:: Text provided ::
2015-05-25

Truly Excellent Croissants, from Art of Eating magazine

These were a fair amount of work, spread over 2 days, but very worth it: they're better than any croissants I've had in the U.S.


James MacGuire's been writing some very technical articles about French baking techniques in the Art of Eating magazine. His article in issue number 93, "Crisp, tender, old-fashioned croissants" looked like a challenge I had to try. It's a long article and very detailed, involving measuring, paper templates, sequences of folds, and refrigerated rests to prevent the butter from melting while retaining plasticity. It's very similar to "Crescent Rolls (Croissants)" in the book Jacques Pépin's  Complete Techniques (2001). I hope the ASCII art diagrams and photos below help illustrate these techniques.

Good quality butter is important; we used a Kerrygold unsalted from our local store as it had the highest fat content. It's important that the butter be neither too cold to fold nor so warm that it melts; this probably means you can't make croissants in a hot kitchen in the summer. I beat the butter into a square where MacGuire spreads a cylinder, but the rest of the technique is his.

This recipe runs over two days: make the dough and fermenting overnight, then forming, rising, and baking. This means if you start the forming in the morning, you'll have to wait until the afternoon to eat your croissants. I'd like to try retarding the risen croissants so I can bake them in the early morning.



Ingredients

For 16 croissants.

Dough:
500 g all-purpose Flour
35 g Sugar
12 g Salt
15 g instant dried Yeast
120 g Whole Milk (cold)
260 g warmish Water (to compensate for cold milk)
250 g unsalted Butter, preferably cultured, chilled

Egg Wash:
1 Egg
1 generous pinch salt


Procedure

A day ahead, make the dough

The day before baking, mix Flour, Sugar, Salt and Yeast, then add Milk and Water, and mix 1-2 minutes to form a shaggy dough. Wait 5 minutes then knead just until smooth, 2-3 minutes. 

Cover the dough with plastic and let ferment 3 hours at ambient kitchen temperature, 70F or 21C, folding the dough onto itself after 1, 2, and 3 hours. Cover with plastic and refrigerate overnight.

The next day, add the butter and laminate

Take the dough from the refrigerator (it should be 40F, 4C) and place on a lightly floured counter, lightly flour the dough. Pat into a 10x30 inch rectangle. Fold into thirds to create a 10 inch square. Refrigerate 1 to 1 1/2 hours to allow the dough to relax.
:::
**Your objective:**
In the croissant recipe, which butter did the cooks use, and why?
:: Given data ::
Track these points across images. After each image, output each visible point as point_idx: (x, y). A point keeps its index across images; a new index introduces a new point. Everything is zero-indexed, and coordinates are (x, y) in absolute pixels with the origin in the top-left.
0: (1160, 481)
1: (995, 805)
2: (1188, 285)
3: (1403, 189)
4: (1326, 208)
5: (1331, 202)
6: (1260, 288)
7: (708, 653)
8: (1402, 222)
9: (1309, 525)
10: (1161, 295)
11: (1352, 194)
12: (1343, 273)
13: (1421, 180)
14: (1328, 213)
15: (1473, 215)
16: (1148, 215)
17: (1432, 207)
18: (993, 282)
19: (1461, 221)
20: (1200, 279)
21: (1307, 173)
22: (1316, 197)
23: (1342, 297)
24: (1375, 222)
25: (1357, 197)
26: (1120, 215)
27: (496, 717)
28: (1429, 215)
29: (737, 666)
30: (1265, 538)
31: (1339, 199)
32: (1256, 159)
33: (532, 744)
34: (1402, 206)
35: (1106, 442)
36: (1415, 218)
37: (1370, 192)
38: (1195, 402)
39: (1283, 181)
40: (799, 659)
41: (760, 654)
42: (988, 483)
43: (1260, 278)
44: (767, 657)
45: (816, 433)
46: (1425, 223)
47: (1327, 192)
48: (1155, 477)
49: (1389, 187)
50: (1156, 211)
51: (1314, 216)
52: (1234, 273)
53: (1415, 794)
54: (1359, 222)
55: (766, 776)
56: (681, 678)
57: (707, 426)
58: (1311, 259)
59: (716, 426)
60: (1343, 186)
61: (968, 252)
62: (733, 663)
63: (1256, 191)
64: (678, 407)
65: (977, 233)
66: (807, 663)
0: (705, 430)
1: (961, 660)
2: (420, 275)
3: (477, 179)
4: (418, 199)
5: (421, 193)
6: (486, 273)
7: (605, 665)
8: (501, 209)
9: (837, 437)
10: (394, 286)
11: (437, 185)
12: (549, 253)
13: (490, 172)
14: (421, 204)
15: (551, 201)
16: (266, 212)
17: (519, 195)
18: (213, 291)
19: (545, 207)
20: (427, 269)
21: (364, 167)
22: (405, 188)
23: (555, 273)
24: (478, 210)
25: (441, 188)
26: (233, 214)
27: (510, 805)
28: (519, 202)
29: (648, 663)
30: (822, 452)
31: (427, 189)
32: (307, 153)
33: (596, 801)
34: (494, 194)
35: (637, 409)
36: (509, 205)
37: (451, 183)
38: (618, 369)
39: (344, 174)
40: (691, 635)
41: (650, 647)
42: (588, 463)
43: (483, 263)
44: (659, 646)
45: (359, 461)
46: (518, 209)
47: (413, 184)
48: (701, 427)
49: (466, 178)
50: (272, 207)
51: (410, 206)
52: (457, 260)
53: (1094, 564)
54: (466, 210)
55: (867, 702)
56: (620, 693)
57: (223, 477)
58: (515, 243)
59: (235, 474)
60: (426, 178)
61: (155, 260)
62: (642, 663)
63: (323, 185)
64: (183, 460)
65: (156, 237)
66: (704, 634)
:::
**Solution to this problem:**
They used Kerrygold unsalted butter from their local store because it had the highest fat content.